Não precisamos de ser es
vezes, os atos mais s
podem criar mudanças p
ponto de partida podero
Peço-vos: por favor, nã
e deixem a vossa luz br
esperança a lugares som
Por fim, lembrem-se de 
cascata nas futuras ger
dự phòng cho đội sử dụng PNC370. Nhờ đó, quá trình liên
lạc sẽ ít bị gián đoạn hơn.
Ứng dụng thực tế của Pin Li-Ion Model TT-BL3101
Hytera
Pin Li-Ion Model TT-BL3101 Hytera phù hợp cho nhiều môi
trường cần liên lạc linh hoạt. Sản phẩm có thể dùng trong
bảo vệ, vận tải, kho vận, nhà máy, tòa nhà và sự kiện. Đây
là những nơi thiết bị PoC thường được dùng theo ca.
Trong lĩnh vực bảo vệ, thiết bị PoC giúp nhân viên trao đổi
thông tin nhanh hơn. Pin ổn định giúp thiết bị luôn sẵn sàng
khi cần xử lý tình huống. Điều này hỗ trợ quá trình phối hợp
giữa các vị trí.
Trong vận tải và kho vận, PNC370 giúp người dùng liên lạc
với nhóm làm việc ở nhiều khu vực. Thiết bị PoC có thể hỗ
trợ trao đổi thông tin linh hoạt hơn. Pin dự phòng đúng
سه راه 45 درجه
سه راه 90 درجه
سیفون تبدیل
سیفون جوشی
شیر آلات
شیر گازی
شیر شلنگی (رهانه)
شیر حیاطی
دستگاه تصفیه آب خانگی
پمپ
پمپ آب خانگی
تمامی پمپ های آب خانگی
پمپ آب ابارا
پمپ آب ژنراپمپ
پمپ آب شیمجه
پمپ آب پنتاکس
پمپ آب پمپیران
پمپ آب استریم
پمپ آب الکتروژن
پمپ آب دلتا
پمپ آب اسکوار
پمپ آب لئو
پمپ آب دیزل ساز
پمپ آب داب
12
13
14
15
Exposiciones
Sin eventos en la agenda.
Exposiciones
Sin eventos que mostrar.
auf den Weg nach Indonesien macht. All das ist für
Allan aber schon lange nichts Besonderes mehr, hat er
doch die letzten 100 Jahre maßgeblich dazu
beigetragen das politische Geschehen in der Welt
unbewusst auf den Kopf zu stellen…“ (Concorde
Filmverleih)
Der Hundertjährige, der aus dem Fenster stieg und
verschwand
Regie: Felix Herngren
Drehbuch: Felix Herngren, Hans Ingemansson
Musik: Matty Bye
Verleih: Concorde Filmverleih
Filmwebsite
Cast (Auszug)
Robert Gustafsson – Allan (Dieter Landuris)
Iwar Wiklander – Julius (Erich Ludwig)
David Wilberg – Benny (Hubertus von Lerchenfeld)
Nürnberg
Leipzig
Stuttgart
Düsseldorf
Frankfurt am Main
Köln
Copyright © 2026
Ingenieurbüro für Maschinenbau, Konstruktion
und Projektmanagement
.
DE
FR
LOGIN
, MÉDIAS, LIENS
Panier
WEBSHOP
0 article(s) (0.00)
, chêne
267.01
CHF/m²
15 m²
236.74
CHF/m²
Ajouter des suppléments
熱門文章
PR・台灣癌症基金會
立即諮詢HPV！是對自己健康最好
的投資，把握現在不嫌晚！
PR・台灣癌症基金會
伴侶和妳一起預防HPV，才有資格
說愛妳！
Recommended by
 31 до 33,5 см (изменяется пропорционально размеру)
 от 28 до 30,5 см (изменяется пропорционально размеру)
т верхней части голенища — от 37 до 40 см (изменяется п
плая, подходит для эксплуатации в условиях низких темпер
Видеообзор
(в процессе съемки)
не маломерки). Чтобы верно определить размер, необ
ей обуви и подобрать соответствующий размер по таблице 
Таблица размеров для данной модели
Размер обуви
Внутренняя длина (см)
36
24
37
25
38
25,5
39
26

■ **Exercise**
Quote the text of every row above verbatim, keeping each line as it appears.

■ **Reply to the task**
Não precisamos de ser es
vezes, os atos mais s
podem criar mudanças p
ponto de partida podero
Peço-vos: por favor, nã
e deixem a vossa luz br
esperança a lugares som
Por fim, lembrem-se de 
cascata nas futuras ger
dự phòng cho đội sử dụng PNC370. Nhờ đó, quá trình liên
lạc sẽ ít bị gián đoạn hơn.
Ứng dụng thực tế của Pin Li-Ion Model TT-BL3101
Hytera
Pin Li-Ion Model TT-BL3101 Hytera phù hợp cho nhiều môi
trường cần liên lạc linh hoạt. Sản phẩm có thể dùng trong
bảo vệ, vận tải, kho vận, nhà máy, tòa nhà và sự kiện. Đây
là những nơi thiết bị PoC thường được dùng theo ca.
Trong lĩnh vực bảo vệ, thiết bị PoC giúp nhân viên trao đổi
thông tin nhanh hơn. Pin ổn định giúp thiết bị luôn sẵn sàng
khi cần xử lý tình huống. Điều này hỗ trợ quá trình phối hợp
giữa các vị trí.
Trong vận tải và kho vận, PNC370 giúp người dùng liên lạc
với nhóm làm việc ở nhiều khu vực. Thiết bị PoC có thể hỗ
trợ trao đổi thông tin linh hoạt hơn. Pin dự phòng đúng
سه راه 45 درجه
سه راه 90 درجه
سیفون تبدیل
سیفون جوشی
شیر آلات
شیر گازی
شیر شلنگی (رهانه)
شیر حیاطی
دستگاه تصفیه آب خانگی
پمپ
پمپ آب خانگی
تمامی پمپ های آب خانگی
پمپ آب ابارا
پمپ آب ژنراپمپ
پمپ آب شیمجه
پمپ آب پنتاکس
پمپ آب پمپیران
پمپ آب استریم
پمپ آب الکتروژن
پمپ آب دلتا
پمپ آب اسکوار
پمپ آب لئو
پمپ آب دیزل ساز
پمپ آب داب
12
13
14
15
Exposiciones
Sin eventos en la agenda.
Exposiciones
Sin eventos que mostrar.
auf den Weg nach Indonesien macht. All das ist für
Allan aber schon lange nichts Besonderes mehr, hat er
doch die letzten 100 Jahre maßgeblich dazu
beigetragen das politische Geschehen in der Welt
unbewusst auf den Kopf zu stellen…“ (Concorde
Filmverleih)
Der Hundertjährige, der aus dem Fenster stieg und
verschwand
Regie: Felix Herngren
Drehbuch: Felix Herngren, Hans Ingemansson
Musik: Matty Bye
Verleih: Concorde Filmverleih
Filmwebsite
Cast (Auszug)
Robert Gustafsson – Allan (Dieter Landuris)
Iwar Wiklander – Julius (Erich Ludwig)
David Wilberg – Benny (Hubertus von Lerchenfeld)
Nürnberg
Leipzig
Stuttgart
Düsseldorf
Frankfurt am Main
Köln
Copyright © 2026
Ingenieurbüro für Maschinenbau, Konstruktion
und Projektmanagement
.
DE
FR
LOGIN
, MÉDIAS, LIENS
Panier
WEBSHOP
0 article(s) (0.00)
, chêne
267.01
CHF/m²
15 m²
236.74
CHF/m²
Ajouter des suppléments
熱門文章
PR・台灣癌症基金會
立即諮詢HPV！是對自己健康最好
的投資，把握現在不嫌晚！
PR・台灣癌症基金會
伴侶和妳一起預防HPV，才有資格
說愛妳！
Recommended by
 31 до 33,5 см (изменяется пропорционально размеру)
 от 28 до 30,5 см (изменяется пропорционально размеру)
т верхней части голенища — от 37 до 40 см (изменяется п
плая, подходит для эксплуатации в условиях низких темпер
Видеообзор
(в процессе съемки)
не маломерки). Чтобы верно определить размер, необ
ей обуви и подобрать соответствующий размер по таблице 
Таблица размеров для данной модели
Размер обуви
Внутренняя длина (см)
36
24
37
25
38
25,5
39
26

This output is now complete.